Data Source¶

FANTASIA requires two types of data:

The input data, provided by the user (protein sequences in FASTA format).
The reference data (lookup table), which contains precomputed embeddings and GO annotations used for nearest-neighbor annotation transfer.

This reference table was generated using the Protein Information System (PIS) [1], an integrated and automated platform that extracts protein data from UniProt, PDB, and GOA, and computes protein embeddings using modern Protein Language Models (PLMs).

FANTASIA Pipeline Overview — Embeddings from multiple models are computed for each protein sequence.¶

Default Reference Dataset – FANTASIA V3¶

The lookup table used by FANTASIA V3 was generated in late July 2025 using version 2.0.0 of the Protein Information System (PIS).

It consists of a PostgreSQL database backup using the pgvector extension to store protein embeddings.

This reference includes only experimentally supported annotations, extracted directly from UniProt. It is the default and recommended dataset for functional annotation in FANTASIA.
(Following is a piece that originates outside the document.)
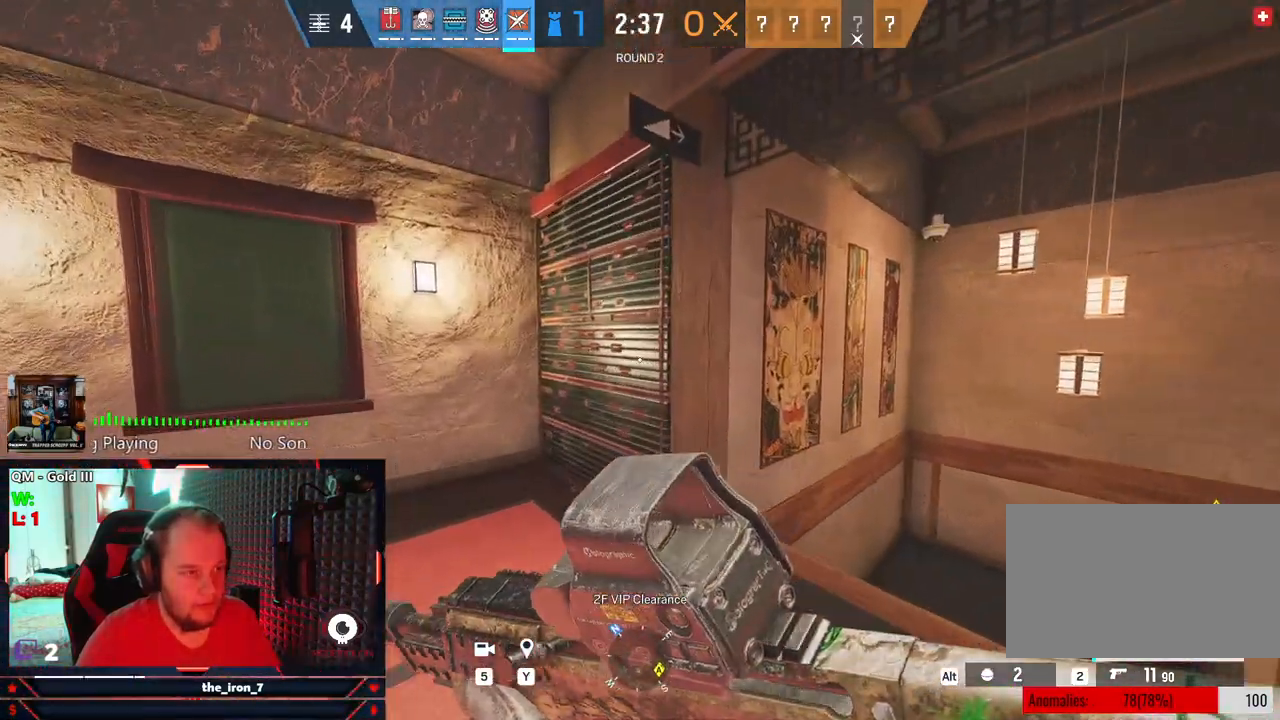
{"keys": ["a", "e"], "mouse": [], "mouse_move": "right", "events": [[83, "w", "up"], [187, "e", "down"], [187, "shift", "up"]]}
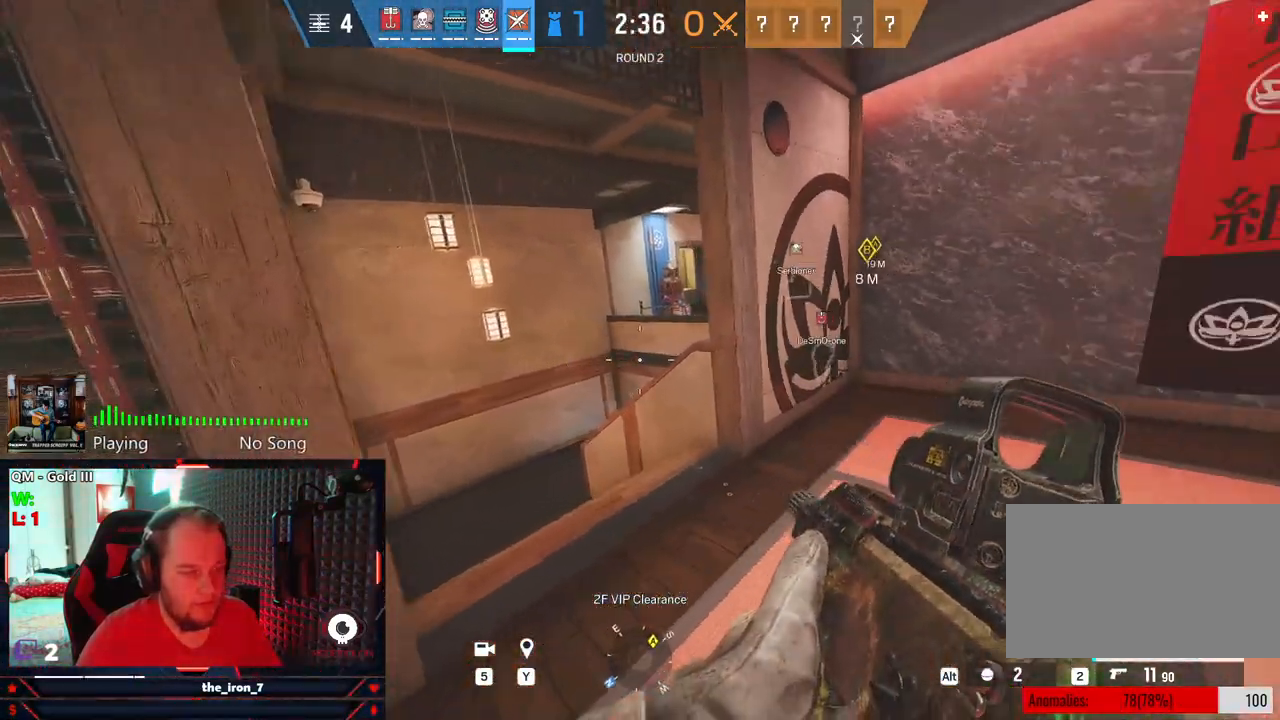
{"keys": ["e", "w"], "mouse": ["right"], "mouse_move": "still", "events": [[62, "mouse_right", "down"], [250, "a", "up"], [437, "w", "down"]]}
Key improvements over previous versions (GOA2022, GOA2024, GOA2025 APRIL):

Fixed a bug that truncated embeddings to 512 dimensions.
Expanded model coverage from 3 to 5 PLMs, now including Ankh3-Large and ESM3c.
Replaced ESM-1b (8M parameters) with ESM-2 (650M parameters).
Removed computational annotations; includes only GO terms with experimental evidence codes.

Dataset Details¶

Total proteins: 127,546
Total sequences: 124,397
Total embeddings: 621,849
Total GO annotations: 627,932

Included GO evidence codes (experimental only):

EXP – Inferred from Experiment
IDA – Inferred from Direct Assay
IPI – Inferred from Physical Interaction
IMP – Inferred from Mutant Phenotype
IGI – Inferred from Genetic Interaction
IEP – Inferred from Expression Pattern
TAS – Traceable Author Statement
IC – Inferred by Curator

Supported Embedding Models¶

ESM-2 (650M parameters)
ProtT5-XL-UniRef50 (~1.2B parameters)
ProstT5 (~1.2B parameters)
Ankh3-Large (620M parameters)
ESM3c (Cambrian 600M)

Each model provides high-dimensional representations of protein sequences used for functional similarity comparisons.

Missing Proteins¶

A small number of proteins could not be processed on the Finisterrae III (CESGA) supercomputer due to memory limitations on 40 GB A100 GPUs.